In the prologue to his 1955 book No Man Is an Island, Merton makes an ambivalent declaration: “I do not intend to divorce myself at any point from Catholic tradition. But neither do I intend to accept points of that tradition blindly, and without understanding, and without making them really my own” (13). In the book’s first chapter, he follows up on that point by writing, “there can never be happiness in compulsion” (25). By his own words we get a glimpse into Merton’s restless, even rebellious, spirit.
What to read: Merton was a prolific author, and over the course of his life he wandered from writing about Catholic monastic practice and tradition into social justice and non-Catholic religion, especially Buddhism. For advice on discerning which of his books to read and which to avoid, Dan Burke at Catholic site SpiritualDirection.com offers a two-part introduction to the matter (here, and here). The one Merton book considered a spiritual classic by many is The Seven Storey Mountain about his family, early life, conversion, and flight into the monastery. On the question of what to read about Thomas Merton…there is an entire horde of books, but it should be avoided. Many heterodox or non-Catholic writers have appropriated Merton for their own agendas, especially in his writings on Buddhism. Nonetheless, there are two books which can be recommended on Merton’s life and work. Both are appreciative of his work but critical of his failings. The Life You Save May Be Your Own: An American Pilgrimage by Paul Elie situates Merton in the context of twentieth century American Catholicism and its major writers. It also covers Flannery O’Connor, Dorothy Day, and Walker Percy. Elie especially focuses on Merton the writer. The second is a biography, Living With Wisdom: A Life of Thomas Merton by Jim Forest. Forest, a one-time member of the Catholic Worker, knew Merton in the 1960s, and this well-illustrated book gives a warts-and-all account of Merton’s life.

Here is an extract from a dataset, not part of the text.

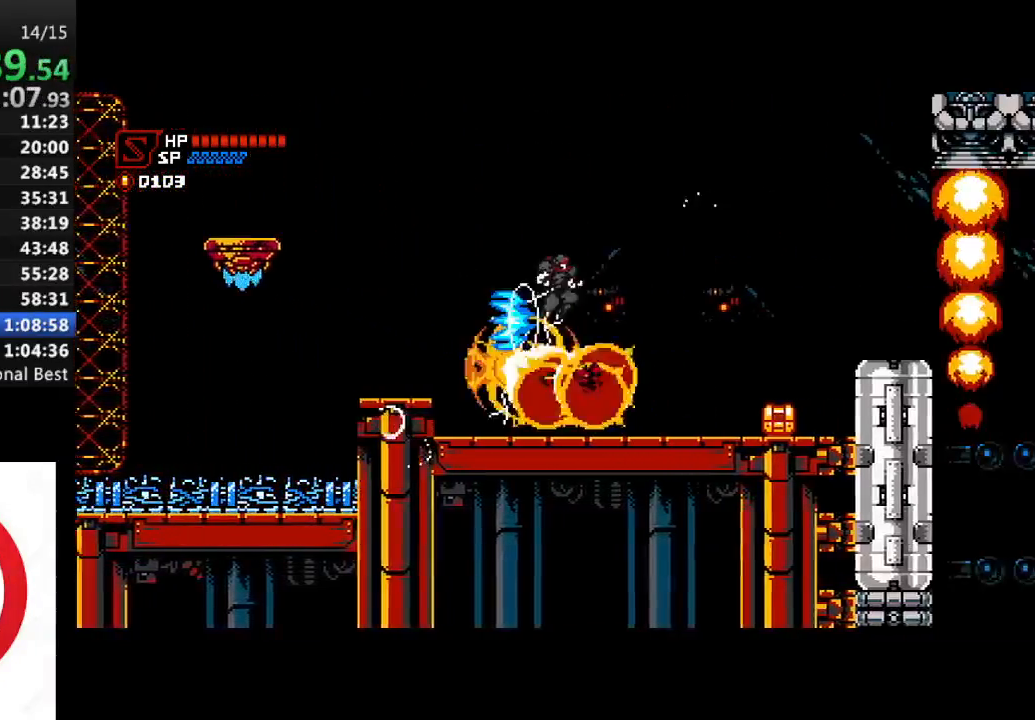
{"dt_ms": 500, "buttons": ["CROSS", "R1", "DPAD_RIGHT"], "left_stick": "center", "right_stick": "center", "events": [[450, "CROSS", "down"]]}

Thomas Merton was a gifted writer, a monk, a priest, and a public figure. Those roles did not co-exist well. Even while living in a hermitage at Gethsemani, he also had a record player and an active correspondence with others in the world. Bishop Robert Barron praises Merton as “one of the greatest spiritual writers of the twentieth century.” That may be true, but an honest look at Merton’s life also shows the dangers of losing track of one’s vocation.